:: SUPPLIED TEXT ::
>>>

The best case scenario for multitasking is something you can easily use a divide and conquer strategy. For example, video encoding is great because you can pass off sets of frames to each thread. Often though if you can't do that, you can use threads for multiple jobs. That way you don't have to wait for one process to finish before starting another. There can be little annoyances you have to watch out for when employing this, especially if you're doing some asynchronous IO.

ghellquist · Dec 7, 2011

It will not happen by itself. You need to get some help from the compiler. And the compiler will need some help from you.

I believe openmp is one direction to look. I believe it is supported in the mac compilers.
http://openmp.org/wp/

A very different option is to use the graphics processor, after all they are made for handling pixels.

Cuda is the place to start, I believe.
http://en.wikipedia.org/wiki/CUDA

// Gunnar

gnasher729 · Dec 7, 2011

There are many ways to make your code run a lot faster.

1. Array access should be in sequential order in memory. If at all possible, rearrange the data in lookuptable and tiltmap so that you access lookuptable [row][col] and tiltmap [col*CUBEWIDTH + row].

2. Simplify the calculations. For example let's change this one bit by bit:

Code:

crudeXcntr = (int)lroundf(Xref + (LAMBDA_REF - lambda)/vertscale*tilt);
if(crudeXcntr > BORDER && crudeXcntr < FOCPLWIDTH - BORDER - 1 ...)

lroundf is a rather expensive function, so we change this to

Code:

float crudeXcntr = Xref + (LAMBDA_REF - lambda)/vertscale*tilt;
if(crudeXcntr > BORDER + 0.5 && crudeXcntr < FOCPLWIDTH - BORDER - 1.5 ...)

Now you calculated vertscale = (1760 - 1100)/height. Instead of dividing by vertscale, we multiply by height / (1760 - 1100), so we get

Code:

crudeXcntr = Xref + (LAMBDA_REF - lambda)/(1760 - 1100) * height*tilt;

(LAMBDA_REF-lambda)/(1760 - 1100) can be calculated outside the loop, so we got rid of one function call and two divisions, which are quite slow.

3. I would think that the slowest bit by far is calling qsort to find the median. You then check this:

Code:

if(here < medneighb - thresh && (here < 0 || here < lfr*medneighb))

The values here, thresh and lfr seem to be constant, so you should be able to calculate some lower and upper bounds so you can check lower < medneighb && medneighb < upper. Now instead of sorting the array, which is very expensive, count how many values are <= lower, and collect the ones between lower and upper. Let's say you have 7 values. If there are no values between lower and upper, then the median isn't between lower and upper. If there are four or more values < lower then the median is less than lower, and if three or fewer values are < upper, the median is > upper.

lloyddean · Dec 7, 2011

Doug, may I ask what you're doing your programming on?

Will this program be running on your computer only?

If not what other machines might it possibly be run on?

gnasher729 · Dec 7, 2011

gnasher729 said:
There are many ways to make your code run a lot faster.

4. Since the average is so much easier and faster to find than the median, and usually has better mathematical properties, is there any particular reason to use the median and not the average?

<<<

:: RECORDS SHOWN ::
>>>

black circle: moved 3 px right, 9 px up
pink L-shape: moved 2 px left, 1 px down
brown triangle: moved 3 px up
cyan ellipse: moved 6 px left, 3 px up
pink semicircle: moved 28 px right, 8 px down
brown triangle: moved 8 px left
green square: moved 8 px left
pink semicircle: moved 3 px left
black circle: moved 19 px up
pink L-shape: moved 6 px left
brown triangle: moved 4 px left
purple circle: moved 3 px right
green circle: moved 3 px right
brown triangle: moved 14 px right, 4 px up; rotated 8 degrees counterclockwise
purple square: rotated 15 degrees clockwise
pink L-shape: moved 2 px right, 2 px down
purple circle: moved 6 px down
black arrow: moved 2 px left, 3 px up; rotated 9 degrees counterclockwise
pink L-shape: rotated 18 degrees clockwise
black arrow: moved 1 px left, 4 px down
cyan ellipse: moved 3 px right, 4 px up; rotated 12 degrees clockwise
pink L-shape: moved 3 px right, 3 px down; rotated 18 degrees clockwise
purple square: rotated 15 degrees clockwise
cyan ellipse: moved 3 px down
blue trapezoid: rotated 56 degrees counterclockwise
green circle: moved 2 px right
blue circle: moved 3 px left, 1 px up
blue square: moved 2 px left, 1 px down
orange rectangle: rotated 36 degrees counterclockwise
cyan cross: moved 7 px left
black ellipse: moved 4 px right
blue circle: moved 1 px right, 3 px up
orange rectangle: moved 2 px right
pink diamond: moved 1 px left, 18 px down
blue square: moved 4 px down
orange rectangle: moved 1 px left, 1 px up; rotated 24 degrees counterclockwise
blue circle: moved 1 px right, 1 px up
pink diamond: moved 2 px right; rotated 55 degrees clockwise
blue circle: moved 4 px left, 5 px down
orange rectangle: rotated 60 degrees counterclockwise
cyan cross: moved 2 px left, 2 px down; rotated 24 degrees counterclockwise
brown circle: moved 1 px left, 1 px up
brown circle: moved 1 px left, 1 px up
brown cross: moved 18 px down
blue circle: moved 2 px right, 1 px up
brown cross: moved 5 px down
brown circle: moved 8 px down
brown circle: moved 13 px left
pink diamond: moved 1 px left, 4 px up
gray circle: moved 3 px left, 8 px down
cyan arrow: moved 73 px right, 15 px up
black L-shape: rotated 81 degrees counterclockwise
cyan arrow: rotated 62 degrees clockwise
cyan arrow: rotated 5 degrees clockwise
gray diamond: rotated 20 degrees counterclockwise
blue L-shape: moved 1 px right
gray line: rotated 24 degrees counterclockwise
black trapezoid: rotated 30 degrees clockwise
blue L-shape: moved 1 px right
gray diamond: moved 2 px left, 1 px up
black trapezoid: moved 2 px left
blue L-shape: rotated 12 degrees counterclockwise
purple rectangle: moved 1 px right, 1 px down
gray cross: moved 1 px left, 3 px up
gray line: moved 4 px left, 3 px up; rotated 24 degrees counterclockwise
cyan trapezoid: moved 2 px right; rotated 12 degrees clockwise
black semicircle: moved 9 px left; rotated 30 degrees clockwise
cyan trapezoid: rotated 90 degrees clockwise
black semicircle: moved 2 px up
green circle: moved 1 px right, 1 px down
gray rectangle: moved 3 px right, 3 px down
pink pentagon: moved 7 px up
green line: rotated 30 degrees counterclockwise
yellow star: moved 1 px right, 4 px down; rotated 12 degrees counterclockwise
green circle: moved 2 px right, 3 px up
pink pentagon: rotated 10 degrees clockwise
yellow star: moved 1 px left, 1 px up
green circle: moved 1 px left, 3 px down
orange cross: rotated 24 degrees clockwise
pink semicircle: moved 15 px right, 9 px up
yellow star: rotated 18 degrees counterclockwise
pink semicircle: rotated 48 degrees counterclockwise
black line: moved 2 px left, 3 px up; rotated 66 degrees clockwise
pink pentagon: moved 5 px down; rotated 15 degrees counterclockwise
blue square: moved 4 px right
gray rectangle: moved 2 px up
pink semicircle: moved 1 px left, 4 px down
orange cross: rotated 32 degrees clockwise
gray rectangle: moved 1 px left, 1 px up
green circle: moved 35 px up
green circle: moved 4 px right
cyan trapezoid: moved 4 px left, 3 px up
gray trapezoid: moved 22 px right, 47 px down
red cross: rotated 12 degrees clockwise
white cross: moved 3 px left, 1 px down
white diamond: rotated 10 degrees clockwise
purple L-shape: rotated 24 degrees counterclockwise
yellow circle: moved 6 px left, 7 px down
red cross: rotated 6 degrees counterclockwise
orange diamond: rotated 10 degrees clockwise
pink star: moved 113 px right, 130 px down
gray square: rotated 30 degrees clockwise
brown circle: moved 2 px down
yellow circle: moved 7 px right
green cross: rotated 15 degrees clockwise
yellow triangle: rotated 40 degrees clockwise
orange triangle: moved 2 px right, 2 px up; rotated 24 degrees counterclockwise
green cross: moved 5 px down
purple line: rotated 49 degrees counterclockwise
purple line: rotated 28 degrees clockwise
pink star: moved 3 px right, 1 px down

<<<

:: JOB 1 ::
Rewrite the paragraph of the forum thread about speeding up code that begins "The best case scenario for multitasking" as a short bulleted list that keeps its main facts.
:: JOB 2 ::
From the forum thread about speeding up code, copy word for word the part that opens with the words containing "http://openmp.org/wp/" and closes with "start, I believe.".
:: JOB 3 ::
Carry on the forum thread about speeding up code, starting right after its last sentence.

:: WRITTEN ANSWER 1 ::
- Multitasking works best when a task can be split with a divide and conquer strategy.
- Video encoding suits this well, since sets of frames can be handed to each thread.
- If splitting is not possible, threads can run multiple jobs, so one process need not finish before another starts.
- Small annoyances can arise, especially with asynchronous IO.

:: WRITTEN ANSWER 2 ::
http://openmp.org/wp/

A very different option is to use the graphics processor, after all they are made for handling pixels.

Cuda is the place to start, I believe.

:: WRITTEN ANSWER 3 ::
farmerdoug · Dec 7, 2011

Lloyd: This code will only be run on MAC's and is being programmed on a MAC.
Gnasher: Median is the correct average for focal plane noise.
Thanks for the programming tips.
ghellquist. You may be right about a graphic processor but to say we are processing images is to greatly simply the code.
Max. If I have several images, they have to be processed in sequence but one of my libraries supposedly can not be used in parallel code.

lloyddean · Dec 7, 2011

In that case I would suggest OpenCL instead of CUDA. CUDA may have the slightest speed advantage but I think OpenCL is now available on more platforms.

If coded to OpenCL the code could make use of both CPU and as many GPU's as are available.

Either way if I've got Doug figured correctly it's an "Intern" project shortly. No slight intended it's just more work than I think he wishes to expend.

farmerdoug · Dec 8, 2011

Lloyd.
You got that right. I have a fairly full plate at the moment; the code normally runs in about 45 secs but sometimes we take images every 1.5 secs. I expect a large improvement (x2 - 3) just replacing the old IMAC with a newer machine. I might try implementing some of coding suggestions that were posted. I don't suppose you want to volunteer to work on the search for exoplanets.

Anybody?

lloyddean · Dec 8, 2011

While I would love to take on a project like this a neck injury with upper torso spasms don't allow me the concentration necessary to guarantee I could finish any such project in any reasonable amount of time.

You're going to have to look elsewhere!

farmerdoug · Dec 8, 2011

Lloyd

I hope you are kidding about the neck injury but I have the feeling you aren't. Hope you recover quickly.

However, if delivery date is your only worry. Its not an issue. You really don't think this hacker is going to get it done any sooner, do you?

Doug.
we can take this offline if I knew how.

robbieduncan · Dec 8, 2011

farmerdoug said:
we can take this offline if I knew how.

PM each other to exchange email addresses? If you click on lloyddean a menu should drop down with "Send a private message to lloyddean". Of course he might have that turned off for non-Moderators/Admins so it is possible you won't see that...

farmerdoug · Dec 8, 2011

Thanks

gnasher729 · Dec 8, 2011

farmerdoug said:
Lloyd.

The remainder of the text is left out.